NEW YORK — On a normal day, 4 billion shares of stock change hands on the New York Stock Exchange. One in 10 belongs to a single company. It's not McDonald's or IBM, both of which have been on a tear.
It's Bank of America — bailed out by the government three years ago, reviled for being part of the mortgage frenzy that helped wreck the economy and selling for not much more than an ATM fee.
When the market goes up because of positive news about the economy, Bank of America stock shoots up past the stocks of other big banks. When traders get worried about Greek debt, Bank of America takes the biggest plunge.
The big swings are not driven by a fundamental bet that the bank will be more profitable because the economy is getting better or a real concern that it will lose more money than others if there is a default in Greece.

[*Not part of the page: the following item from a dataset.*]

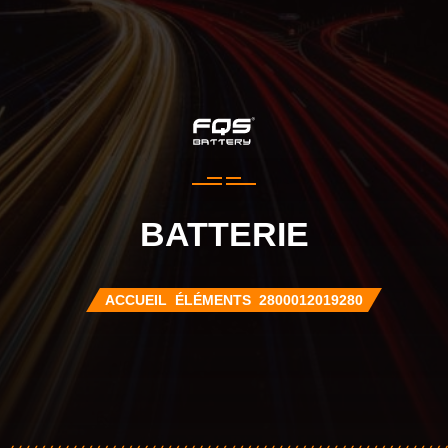
BATTERIE
ACCUEIL
ÉLÉMENTS
2800012019280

Instead, Bank of America is the stock of the moment for high-frequency trading, the supercomputer-driven buying and selling that barely existed a few years ago and now accounts for as much as two-thirds of U.S. trading.

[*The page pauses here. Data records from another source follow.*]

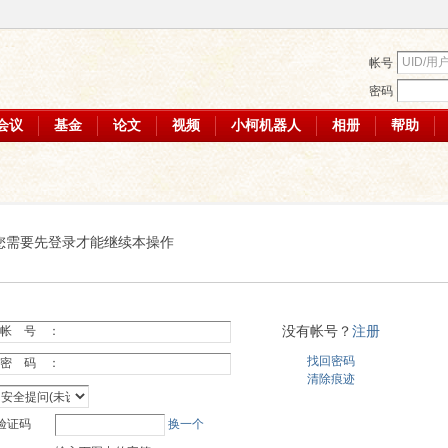
帐号
密码
会议
基金
论文
视频
小柯机器人
相册
帮助
您需要先登录才能继续本操作
没有帐号？
注册
帐 号 ：
找回密码
密 码 ：
清除痕迹
验证码
换一个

The bank's single-digit stock price and flood of shares on the market — three times as many as its nearest big-bank competitor — make it an attractive target for hedge funds and banks that employ high-powered, computerized trading.
"The movement of Bank of America stock on most days has nothing to do with Bank of America," says Joseph Saluzzi, co-founder of brokerage firm Themis Trading.
In other words, the stock moves because it moves. Bank of America stock has risen or fallen 1 percent or more on 20 days this year. The Standard & Poor's 500 index has only done it three times.
For the year, Bank of America is up 46 percent, best of the 30 stocks that make up the Dow Jones industrial average.